Doença vascular: identificada abordagem terapêutica

1 min de leitura

Investigadores americanos identificaram um inibidor proteico que é capaz de impedir o bloqueio dos vasos sanguíneos associado ao desenvolvimento de doenças cardiovasculares, incluindo enfarte agudo do miocárdio e acidente vascular cerebral, dá conta um estudo publicado na revista “Arteriosclerosis, Thrombosis, and Vascular Biology”.

As artérias contraem-se e dilatam com o objetivo de regular o fluxo sanguíneo para os órgãos e músculos. As células do músculo liso nas artérias regulam o fluxo sanguíneo através da constrição e relaxamento.

No entanto, quando a inflamação crónica atinge um vaso sanguíneo, habitualmente em resposta à diabetes, níveis elevados de colesterol e tabagismo, as células musculares lisas presentes nas paredes das artérias adquirem um comportamento alterado. Na verdade elas começam a acumular-se dentro das artérias e provocam um estreitamento dos vasos sanguíneos. No caso das artérias coronárias, que fornecem o sangue para as células do músculo cardíaco, este processo produz bloqueios que podem conduzir a um enfarte agudo do miocárdio.

O inibidor do ativador do plasminogénio 1 (PAI-1) é uma proteína encontrada naturalmente nos vasos sanguíneos que controla a migração celular. Na presença de doenças como a diabetes e obesidade, o PAI-1 acumula-se excessivamente nos vasos sanguíneos o que promove a formação de um bloqueio. Este processo ocorre não apenas nas artérias, mas também em enxertos de veias em pacientes que foram submetidos a cirurgia de revascularização do miocárdio.

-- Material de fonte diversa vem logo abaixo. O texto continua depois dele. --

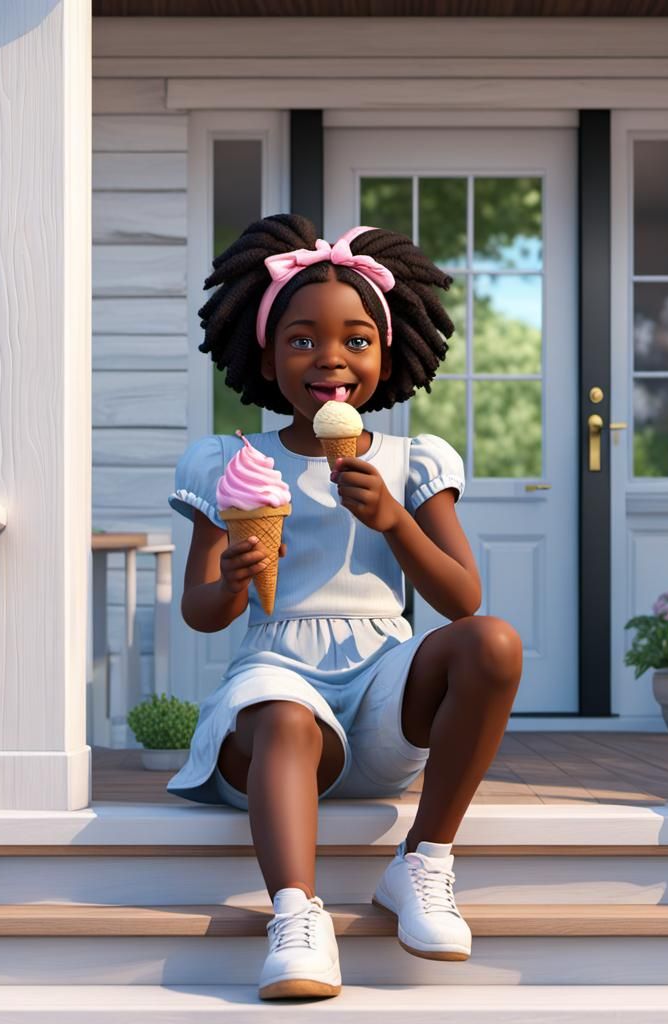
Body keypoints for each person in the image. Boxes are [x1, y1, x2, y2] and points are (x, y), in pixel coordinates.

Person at [166, 214, 523, 1000]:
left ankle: (423, 864)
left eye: (356, 340)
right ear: (266, 356)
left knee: (493, 642)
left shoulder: (410, 460)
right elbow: (199, 608)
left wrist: (395, 520)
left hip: (384, 699)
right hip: (277, 699)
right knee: (285, 715)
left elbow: (462, 599)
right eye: (302, 340)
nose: (330, 357)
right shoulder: (231, 461)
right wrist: (233, 582)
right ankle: (296, 917)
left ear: (387, 356)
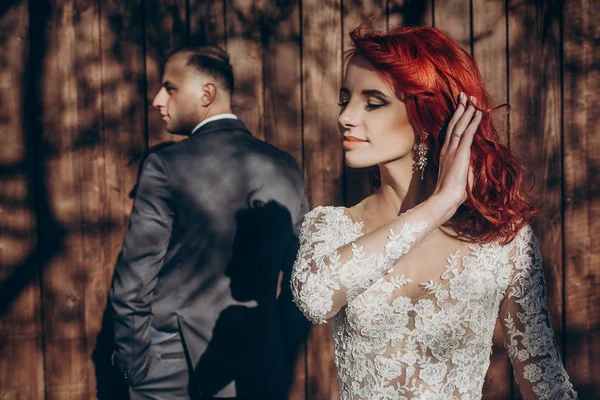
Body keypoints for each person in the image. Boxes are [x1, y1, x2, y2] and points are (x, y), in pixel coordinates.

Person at [291, 25, 577, 399]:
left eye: (372, 102)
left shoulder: (505, 241)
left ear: (424, 116)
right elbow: (313, 297)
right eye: (345, 99)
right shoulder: (331, 226)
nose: (346, 117)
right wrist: (440, 204)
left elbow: (545, 383)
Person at [110, 45, 308, 400]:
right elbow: (301, 283)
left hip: (174, 373)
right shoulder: (285, 166)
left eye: (169, 88)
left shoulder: (165, 165)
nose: (157, 100)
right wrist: (279, 353)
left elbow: (133, 282)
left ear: (207, 94)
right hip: (261, 368)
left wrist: (136, 369)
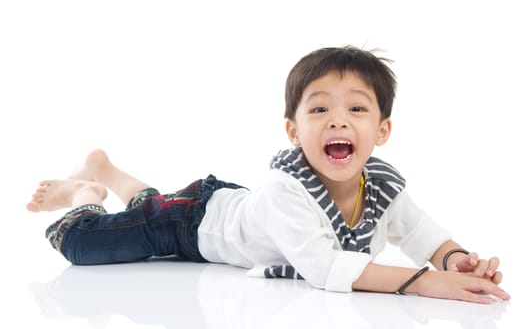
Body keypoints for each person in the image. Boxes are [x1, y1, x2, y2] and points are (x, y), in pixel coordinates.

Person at [27, 46, 510, 304]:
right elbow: (324, 269)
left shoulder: (381, 185)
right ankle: (86, 189)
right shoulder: (286, 189)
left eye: (356, 109)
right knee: (82, 244)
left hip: (232, 211)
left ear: (382, 130)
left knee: (150, 206)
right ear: (293, 131)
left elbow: (422, 232)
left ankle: (107, 168)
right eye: (319, 108)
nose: (338, 120)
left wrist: (454, 260)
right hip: (192, 223)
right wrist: (424, 283)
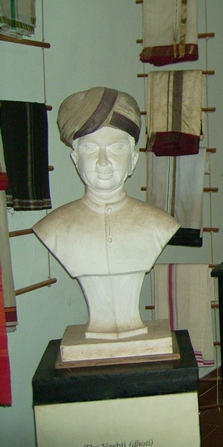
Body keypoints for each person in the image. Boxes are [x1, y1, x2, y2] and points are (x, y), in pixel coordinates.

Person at [33, 87, 180, 340]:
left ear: (133, 160)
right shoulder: (53, 228)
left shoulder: (159, 224)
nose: (103, 161)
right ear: (75, 159)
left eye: (117, 148)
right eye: (90, 148)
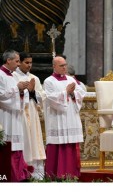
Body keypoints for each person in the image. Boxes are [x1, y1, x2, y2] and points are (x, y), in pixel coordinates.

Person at [43, 56, 86, 179]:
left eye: (65, 65)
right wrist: (65, 92)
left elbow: (80, 94)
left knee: (71, 145)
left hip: (71, 117)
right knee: (58, 145)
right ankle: (55, 174)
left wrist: (73, 93)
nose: (64, 67)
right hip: (57, 118)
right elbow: (51, 98)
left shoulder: (70, 79)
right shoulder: (48, 81)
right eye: (61, 65)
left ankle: (72, 174)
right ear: (54, 67)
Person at [13, 52, 46, 180]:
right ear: (19, 62)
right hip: (20, 114)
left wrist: (32, 92)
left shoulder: (35, 78)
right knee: (24, 139)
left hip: (32, 113)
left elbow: (42, 96)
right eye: (26, 62)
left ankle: (36, 174)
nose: (29, 65)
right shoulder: (14, 76)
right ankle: (22, 173)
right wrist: (25, 92)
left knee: (34, 140)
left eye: (31, 63)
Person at [0, 50, 32, 181]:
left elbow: (19, 98)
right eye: (17, 61)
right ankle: (7, 176)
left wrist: (23, 91)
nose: (19, 64)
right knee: (8, 148)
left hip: (15, 115)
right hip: (4, 115)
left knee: (17, 146)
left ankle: (17, 175)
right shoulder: (0, 74)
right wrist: (16, 88)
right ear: (9, 60)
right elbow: (1, 95)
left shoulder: (13, 76)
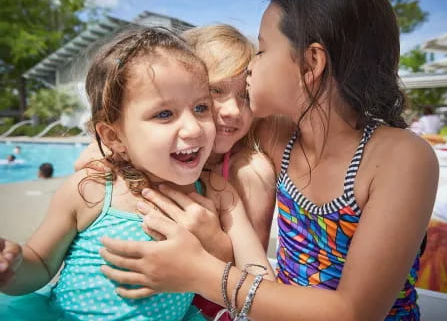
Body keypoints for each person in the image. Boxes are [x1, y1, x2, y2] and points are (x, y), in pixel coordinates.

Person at [91, 0, 438, 321]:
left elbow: (353, 313)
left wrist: (197, 272)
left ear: (311, 63)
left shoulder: (401, 157)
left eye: (262, 50)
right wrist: (116, 147)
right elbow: (192, 132)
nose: (251, 67)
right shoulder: (276, 137)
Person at [0, 27, 273, 321]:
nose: (194, 128)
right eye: (164, 114)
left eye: (200, 107)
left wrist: (214, 262)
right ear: (113, 137)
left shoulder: (219, 192)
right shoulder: (92, 188)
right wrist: (13, 267)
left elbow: (261, 279)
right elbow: (40, 264)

No estudo, os investigadores da Universidade de Missouri, nos EUA, avaliaram o PAI-03, um fármaco experimental que ainda não foi utilizado em humanos. Verificou-se que o PAI-03 inibia a migração das células do músculo liso das artérias coronárias em cultura e impedia o desenvolvimento de bloqueios nas artérias e nos enxertos bypass nos ratinhos.

Os cientistas verificaram que o PAI-039 diminui a formação de bloqueios em cerca de 50%. Adicionalmente a inibição do PAI-1 também tornou o sangue mais fluido, um efeito que impede a formação de coágulos sanguíneos responsáveis por desencadear a maioria dos enfartes agudos do miocárdio e acidentes vasculares cerebrais.

William Fay, o líder do estudo, concluiu que se estes achados forem comprovados em estudos futuros, talvez o PAI-039 ou fármacos similares possam ser utilizados, em combinação com a prática de exercício, dieta, toma de aspirina e de medicamentos para controlar os níveis de colesterol, para impedir a formação de bloqueios dos vasos sanguíneos e reduzir o risco de enfarte agudo do miocárdio e acidente vascular cerebral.